§ TASK SET
**A.** Return the passage of the interview with a painter starting with "In your practice, you" and going on through "looking and being.", copied word for word.
**B.** Answer these questions using the interview with a painter:
(i) How does the painter describe their relationship to making a painting?
(ii) At which museum did the painter see Henry Taylor's "B Side"?
(iii) Which work by Édouard Manet is named, and with what year?
**C.** Extend the interview with a painter, picking up after its final sentence.

What is something you hope the overall show conveys to visitors?
I think in terms of conceptual or interpretative takeaway, I’ve always felt ambivalent about playing a directorial role. I think that’s an area an artist must let go of having too much control over. As a painter, I’m always most invested in how a painting is made. Very much a material-first, wall-text-later kind of relationship. There are of course ideas I’m working with, the kind of images I’m choosing have a lot of power, and I think it’s really about questioning why or how that works. And the way it’s painted does that by undermining the image’s authority.
In your practice, you engage with the history of painting itself. What do you see the role of painting in society today?
I really think that is the nature of painting, and maybe all mediums in general, to be involved in a dialogue with its own history. This is completely just my taste, but I think there is something very special about the release of time in a painting, the unraveling. The potential to resist interpretation and remain outside of language, but also present new ways of seeing or looking. It’s interesting that this can be a consistent quality regardless of the context or time period when something was made. A cave painting is still impactful and relevant now, not just because of history but some quality of looking and being.
Are there any painters, historical or contemporary, that have influenced or continue to inspire your work?
There are too many to name. I got to see Henry Taylor’s “B Side” recently at the Whitney Museum. The force of those works, painting that has an urgency to be realized, I really relate to that. He was a visiting critic when I was in grad school and said my work was like dessert. An incredible feeling. Édouard Manet is another one, the way those compositions are made, there is so much tension between the flat mark and the illusion of space or an image—it’s almost defiant. There are places that it comes apart, a form in the lower corner of the work Boating (1874)—it completely refuses to resolve and that somehow opens the entire work up to doubt. I stood in front of that at the Met in January and got into a debate with a stranger about it. How a painting from 1874 still so alive and mysterious, sparking contention, is the power of painting.

§ DATASET
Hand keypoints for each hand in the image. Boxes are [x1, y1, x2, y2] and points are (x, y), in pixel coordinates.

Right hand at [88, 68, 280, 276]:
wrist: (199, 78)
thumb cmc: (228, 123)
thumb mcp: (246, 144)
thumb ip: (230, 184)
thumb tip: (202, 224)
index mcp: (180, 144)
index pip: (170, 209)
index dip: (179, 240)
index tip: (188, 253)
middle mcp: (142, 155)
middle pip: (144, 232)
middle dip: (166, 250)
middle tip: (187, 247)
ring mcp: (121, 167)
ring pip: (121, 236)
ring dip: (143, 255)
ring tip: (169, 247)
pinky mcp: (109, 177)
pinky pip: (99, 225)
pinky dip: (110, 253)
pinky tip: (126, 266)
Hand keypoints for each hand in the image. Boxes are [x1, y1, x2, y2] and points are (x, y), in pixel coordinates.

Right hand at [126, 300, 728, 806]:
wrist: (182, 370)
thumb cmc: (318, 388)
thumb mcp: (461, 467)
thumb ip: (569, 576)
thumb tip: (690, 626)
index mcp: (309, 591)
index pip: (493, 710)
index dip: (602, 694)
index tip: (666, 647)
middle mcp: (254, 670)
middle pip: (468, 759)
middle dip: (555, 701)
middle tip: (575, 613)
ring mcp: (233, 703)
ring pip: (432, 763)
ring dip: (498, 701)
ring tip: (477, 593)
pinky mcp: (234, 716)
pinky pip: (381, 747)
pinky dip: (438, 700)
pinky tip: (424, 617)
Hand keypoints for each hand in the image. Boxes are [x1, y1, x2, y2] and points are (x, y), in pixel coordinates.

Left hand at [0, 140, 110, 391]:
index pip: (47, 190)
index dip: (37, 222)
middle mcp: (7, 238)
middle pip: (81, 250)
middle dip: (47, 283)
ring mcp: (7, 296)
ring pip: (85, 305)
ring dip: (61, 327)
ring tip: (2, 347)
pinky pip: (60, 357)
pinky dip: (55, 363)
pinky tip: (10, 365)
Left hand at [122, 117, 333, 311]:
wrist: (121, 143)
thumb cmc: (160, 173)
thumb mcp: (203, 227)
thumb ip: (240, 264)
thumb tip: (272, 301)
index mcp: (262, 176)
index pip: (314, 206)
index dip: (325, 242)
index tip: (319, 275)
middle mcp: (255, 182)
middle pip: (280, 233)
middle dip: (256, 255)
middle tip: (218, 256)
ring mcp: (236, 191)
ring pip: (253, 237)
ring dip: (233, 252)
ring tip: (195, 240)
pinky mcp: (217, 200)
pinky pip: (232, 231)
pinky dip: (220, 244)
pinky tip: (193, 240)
--
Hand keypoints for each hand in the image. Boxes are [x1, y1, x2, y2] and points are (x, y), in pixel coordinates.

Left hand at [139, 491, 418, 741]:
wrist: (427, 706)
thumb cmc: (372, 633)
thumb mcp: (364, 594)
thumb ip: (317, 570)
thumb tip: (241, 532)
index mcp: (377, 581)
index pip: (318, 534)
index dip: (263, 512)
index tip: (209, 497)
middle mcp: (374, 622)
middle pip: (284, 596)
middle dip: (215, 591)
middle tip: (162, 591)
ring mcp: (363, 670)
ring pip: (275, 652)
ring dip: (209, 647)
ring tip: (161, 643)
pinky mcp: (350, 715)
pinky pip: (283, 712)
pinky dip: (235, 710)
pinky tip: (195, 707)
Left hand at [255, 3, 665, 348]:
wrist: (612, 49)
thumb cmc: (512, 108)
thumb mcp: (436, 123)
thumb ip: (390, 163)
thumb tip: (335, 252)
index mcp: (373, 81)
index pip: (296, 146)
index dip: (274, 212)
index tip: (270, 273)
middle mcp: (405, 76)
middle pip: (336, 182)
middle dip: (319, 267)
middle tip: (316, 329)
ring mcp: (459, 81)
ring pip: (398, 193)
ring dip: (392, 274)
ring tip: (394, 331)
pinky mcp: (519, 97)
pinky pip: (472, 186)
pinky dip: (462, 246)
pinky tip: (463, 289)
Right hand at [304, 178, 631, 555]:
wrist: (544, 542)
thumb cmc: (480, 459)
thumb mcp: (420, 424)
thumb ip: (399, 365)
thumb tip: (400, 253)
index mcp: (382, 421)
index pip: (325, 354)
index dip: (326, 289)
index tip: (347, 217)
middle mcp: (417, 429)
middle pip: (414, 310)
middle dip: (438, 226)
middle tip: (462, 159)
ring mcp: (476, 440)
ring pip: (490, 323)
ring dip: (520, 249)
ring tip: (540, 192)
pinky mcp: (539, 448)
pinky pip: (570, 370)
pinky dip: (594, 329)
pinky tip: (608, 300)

§ ANSWERS IN ORDER
**A.**
In your practice, you engage with the history of painting itself. What do you see the role of painting in society today?
I really think that is the nature of painting, and maybe all mediums in general, to be involved in a dialogue with its own history. This is completely just my taste, but I think there is something very special about the release of time in a painting, the unraveling. The potential to resist interpretation and remain outside of language, but also present new ways of seeing or looking. It’s interesting that this can be a consistent quality regardless of the context or time period when something was made. A cave painting is still impactful and relevant now, not just because of history but some quality of looking and being.

**B.**
(i) As a material-first, wall-text-later kind of relationship.
(ii) The Whitney Museum.
(iii) Boating, from 1874.

**C.**
Tell us about your practice, is it more fluid and intuitive or is there a lot of research and meticulous planning? Both?
I would say a balance of both. On the front end of a painting there tends to be a lot of planning. Whether it’s smaller watercolor iterations, or the time it takes to layout a composition. I work with tape and X-Acto to mask and control the water flow while I work with the canvas flat on the ground, but once that is in place it becomes very energetic and intuitive. I’m naturally kind of a messy and clumsy person, and very chaotic in the studio, so building structures to hold that in my paintings feels like an important way they’ve developed over time.
Are there any works or projects you are working at presently, or hope to work on soon?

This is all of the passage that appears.